Some Americans may try to cut down on a few calories by using diet soda as a mixer in their alcoholic drinks. But new research suggests that mixing a diet rum and coke could actually carry an unexpected risk: since diet soda contains less sugar, it may cause greater intoxication than full-calorie soda, even though the difference is barely noticeable while drinking it.
Sugar slows down alcohol’s absorption from the stomach to the bloodstream — so diet mixers can actually make people drunker than full-calorie mixers, even when combined with the same amount of alcohol, because they have less sugar in them. That’s why the new study’s lead researcher, Cecile Marczinski, found significant differences in Breath Alcohol Concentrations (BrAC) among people who mixed their alcohol with a full-calorie soda and those who used a diet soda:
So what was the motivation for the new study? “I wanted to know if the choice of a mixer could be the factor that puts a person above or below the legal limit,” writes Marczinski, who’s a professor at Northern Kentucky University.
And it turns out, diet soda might just push you past that tipping point.

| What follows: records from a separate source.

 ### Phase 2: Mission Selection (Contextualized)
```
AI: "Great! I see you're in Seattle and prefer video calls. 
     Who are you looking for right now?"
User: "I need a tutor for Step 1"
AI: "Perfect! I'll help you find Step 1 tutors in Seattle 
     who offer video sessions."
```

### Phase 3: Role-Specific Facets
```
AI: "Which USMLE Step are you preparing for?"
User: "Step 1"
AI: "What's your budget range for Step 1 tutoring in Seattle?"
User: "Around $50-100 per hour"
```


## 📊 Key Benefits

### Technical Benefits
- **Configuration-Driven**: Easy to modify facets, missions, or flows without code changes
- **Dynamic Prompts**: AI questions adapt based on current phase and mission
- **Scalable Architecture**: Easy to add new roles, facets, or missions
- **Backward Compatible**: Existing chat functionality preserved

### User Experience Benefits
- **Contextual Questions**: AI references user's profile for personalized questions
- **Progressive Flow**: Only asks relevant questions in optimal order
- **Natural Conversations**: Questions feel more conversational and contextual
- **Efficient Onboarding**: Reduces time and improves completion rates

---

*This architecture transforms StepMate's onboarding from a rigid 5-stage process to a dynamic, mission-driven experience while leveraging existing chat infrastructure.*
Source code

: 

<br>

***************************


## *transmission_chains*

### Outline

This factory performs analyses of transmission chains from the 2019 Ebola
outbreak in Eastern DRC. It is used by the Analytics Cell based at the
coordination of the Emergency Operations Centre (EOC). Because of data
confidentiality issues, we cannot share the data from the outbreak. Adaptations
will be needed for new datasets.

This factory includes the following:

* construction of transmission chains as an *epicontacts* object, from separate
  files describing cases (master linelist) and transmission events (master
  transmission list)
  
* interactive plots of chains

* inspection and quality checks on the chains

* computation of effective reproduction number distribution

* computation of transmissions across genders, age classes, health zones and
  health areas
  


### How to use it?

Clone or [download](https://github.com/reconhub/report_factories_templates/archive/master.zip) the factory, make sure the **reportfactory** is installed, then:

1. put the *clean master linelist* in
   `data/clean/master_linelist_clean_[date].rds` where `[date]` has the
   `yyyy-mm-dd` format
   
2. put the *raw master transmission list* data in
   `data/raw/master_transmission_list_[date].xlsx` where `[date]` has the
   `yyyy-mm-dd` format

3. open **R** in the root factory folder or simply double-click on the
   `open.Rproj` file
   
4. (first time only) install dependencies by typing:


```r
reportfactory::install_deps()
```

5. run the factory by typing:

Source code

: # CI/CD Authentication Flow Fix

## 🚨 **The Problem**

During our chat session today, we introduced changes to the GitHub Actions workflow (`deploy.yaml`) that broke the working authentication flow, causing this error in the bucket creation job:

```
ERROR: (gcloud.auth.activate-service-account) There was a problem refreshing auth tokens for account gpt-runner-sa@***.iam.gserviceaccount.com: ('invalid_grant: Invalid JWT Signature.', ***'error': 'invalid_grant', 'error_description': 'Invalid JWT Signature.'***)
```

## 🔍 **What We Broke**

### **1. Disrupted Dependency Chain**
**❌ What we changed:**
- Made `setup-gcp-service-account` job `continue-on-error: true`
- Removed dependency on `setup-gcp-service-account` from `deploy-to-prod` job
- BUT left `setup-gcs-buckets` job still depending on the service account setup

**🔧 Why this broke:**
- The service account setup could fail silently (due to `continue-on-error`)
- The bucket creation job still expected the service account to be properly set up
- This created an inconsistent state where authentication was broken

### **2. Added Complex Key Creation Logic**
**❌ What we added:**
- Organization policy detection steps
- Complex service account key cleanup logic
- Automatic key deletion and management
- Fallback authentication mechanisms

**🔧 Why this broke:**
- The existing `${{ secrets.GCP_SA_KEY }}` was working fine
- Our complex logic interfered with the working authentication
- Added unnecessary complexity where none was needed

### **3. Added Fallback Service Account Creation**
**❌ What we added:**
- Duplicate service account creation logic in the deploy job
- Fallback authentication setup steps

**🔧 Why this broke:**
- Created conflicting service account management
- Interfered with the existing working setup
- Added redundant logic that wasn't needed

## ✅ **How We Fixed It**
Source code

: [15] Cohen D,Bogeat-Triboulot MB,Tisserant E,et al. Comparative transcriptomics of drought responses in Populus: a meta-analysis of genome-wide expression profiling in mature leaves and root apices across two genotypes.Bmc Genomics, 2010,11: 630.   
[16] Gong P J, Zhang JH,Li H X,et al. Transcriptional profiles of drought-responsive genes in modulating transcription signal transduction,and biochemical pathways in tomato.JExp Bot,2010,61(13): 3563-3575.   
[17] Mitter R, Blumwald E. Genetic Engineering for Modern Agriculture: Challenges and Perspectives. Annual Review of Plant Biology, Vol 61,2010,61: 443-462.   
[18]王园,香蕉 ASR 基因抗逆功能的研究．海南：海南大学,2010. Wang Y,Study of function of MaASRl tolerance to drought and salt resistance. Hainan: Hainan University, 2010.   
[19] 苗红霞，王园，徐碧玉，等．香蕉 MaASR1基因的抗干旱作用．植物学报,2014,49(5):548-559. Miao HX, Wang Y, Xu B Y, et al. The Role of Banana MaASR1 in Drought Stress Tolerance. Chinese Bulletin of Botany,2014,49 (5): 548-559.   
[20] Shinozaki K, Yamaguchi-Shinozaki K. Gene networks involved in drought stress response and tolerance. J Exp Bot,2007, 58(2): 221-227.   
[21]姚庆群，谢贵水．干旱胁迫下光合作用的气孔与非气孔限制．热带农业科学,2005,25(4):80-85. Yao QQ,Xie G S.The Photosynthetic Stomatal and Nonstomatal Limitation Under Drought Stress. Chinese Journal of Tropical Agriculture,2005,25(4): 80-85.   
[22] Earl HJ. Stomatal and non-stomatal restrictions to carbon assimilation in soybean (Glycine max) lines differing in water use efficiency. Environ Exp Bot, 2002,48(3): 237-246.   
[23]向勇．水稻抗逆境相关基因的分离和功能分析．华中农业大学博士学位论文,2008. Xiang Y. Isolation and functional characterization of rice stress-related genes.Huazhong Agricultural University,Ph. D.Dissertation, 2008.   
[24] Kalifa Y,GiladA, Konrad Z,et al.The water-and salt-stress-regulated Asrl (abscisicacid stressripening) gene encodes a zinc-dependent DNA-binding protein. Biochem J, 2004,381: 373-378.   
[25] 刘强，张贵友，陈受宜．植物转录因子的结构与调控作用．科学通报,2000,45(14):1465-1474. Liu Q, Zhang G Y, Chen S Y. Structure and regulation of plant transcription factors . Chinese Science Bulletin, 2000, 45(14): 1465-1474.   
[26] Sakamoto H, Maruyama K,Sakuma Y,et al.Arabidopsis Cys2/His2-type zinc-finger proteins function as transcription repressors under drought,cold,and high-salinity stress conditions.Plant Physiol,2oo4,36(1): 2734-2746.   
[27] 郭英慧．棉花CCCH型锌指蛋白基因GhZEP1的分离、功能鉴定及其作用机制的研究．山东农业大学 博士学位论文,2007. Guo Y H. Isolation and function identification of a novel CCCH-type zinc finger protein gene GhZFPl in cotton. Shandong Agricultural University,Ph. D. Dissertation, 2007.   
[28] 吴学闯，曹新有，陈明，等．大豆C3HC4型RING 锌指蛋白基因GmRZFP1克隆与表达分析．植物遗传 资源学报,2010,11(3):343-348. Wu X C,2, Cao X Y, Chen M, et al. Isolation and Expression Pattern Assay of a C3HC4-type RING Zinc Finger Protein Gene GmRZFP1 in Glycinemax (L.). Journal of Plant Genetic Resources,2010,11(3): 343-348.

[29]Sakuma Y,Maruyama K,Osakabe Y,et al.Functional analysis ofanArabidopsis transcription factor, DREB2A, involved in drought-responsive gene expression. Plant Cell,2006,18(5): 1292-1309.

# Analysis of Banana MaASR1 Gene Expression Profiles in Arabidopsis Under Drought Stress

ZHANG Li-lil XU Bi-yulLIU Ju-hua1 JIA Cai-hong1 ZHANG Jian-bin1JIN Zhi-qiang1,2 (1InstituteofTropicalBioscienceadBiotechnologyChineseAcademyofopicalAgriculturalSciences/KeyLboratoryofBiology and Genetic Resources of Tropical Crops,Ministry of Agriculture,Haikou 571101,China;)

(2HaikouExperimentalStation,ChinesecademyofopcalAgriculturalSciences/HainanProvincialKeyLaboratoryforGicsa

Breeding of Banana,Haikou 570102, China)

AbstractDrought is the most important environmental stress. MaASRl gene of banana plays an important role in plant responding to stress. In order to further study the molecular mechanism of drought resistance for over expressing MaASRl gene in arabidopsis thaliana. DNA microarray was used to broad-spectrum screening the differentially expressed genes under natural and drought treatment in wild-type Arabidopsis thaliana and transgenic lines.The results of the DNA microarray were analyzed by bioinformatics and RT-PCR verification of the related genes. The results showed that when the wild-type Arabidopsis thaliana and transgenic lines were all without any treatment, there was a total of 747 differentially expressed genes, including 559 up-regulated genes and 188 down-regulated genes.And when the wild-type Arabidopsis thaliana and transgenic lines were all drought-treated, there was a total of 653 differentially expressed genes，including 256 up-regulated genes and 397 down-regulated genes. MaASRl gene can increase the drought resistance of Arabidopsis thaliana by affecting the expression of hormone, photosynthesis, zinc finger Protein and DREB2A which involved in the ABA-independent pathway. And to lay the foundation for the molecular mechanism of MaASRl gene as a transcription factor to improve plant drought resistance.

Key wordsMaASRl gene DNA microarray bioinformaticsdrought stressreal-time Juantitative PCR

Marczinski’s study found that the average BrAC was .091 (at its peak) when subjects drank alcohol mixed with a diet drink. By comparison, BrAC was .077 when the same subjects consumed the same amount of alcohol but with a sugary soda.
“I was a little surprised by the findings, since the 18% increase in BrAC was a fairly large difference,” Marczinski tells [NPR's] The Salt via email.
Marczinski also wanted to see if the participants in the study could feel a difference between the two mixers — essentially, whether or not they could tell that diet soda was making them drunker — and it turns out they couldn’t. Participants didn’t report that drinking the diet drinks made them feel any more impaired or intoxicated than they did after drinking the more sugary drinks. That could put them at an increased risk of drinking and driving, since they may not realize diet soda could have pushed their BrAC over the legal limit.
Of course, sugar isn’t the only ingredient that has a potentially hidden effect on alcohol consumption. Mixing alcohol with high levels of caffeine — typically present in popular energy drinks — also tricks consumers into thinking they’re less impaired than they actually are. Alcohol and energy drink combinations are increasingly sending young adults to the hospital, and the American Academy of Pediatrics recently began recommending that doctors attempt to mitigate the dangerous trend by talking to their adolescent patients about the risks of drinking alcohol with caffeine.
The American Beverage Association — which represents Coke, Pepsi, and Dr. Pepper, among other products — disputes the study’s findings. According to the ABA, Marczinski’s study “simply supports the long known fact that consuming calories — from any food or beverage — along with alcohol slows down its impact. If the study participants consumed alcohol with any other non-caloric beverage, including water or even club soda, the results would be the same.”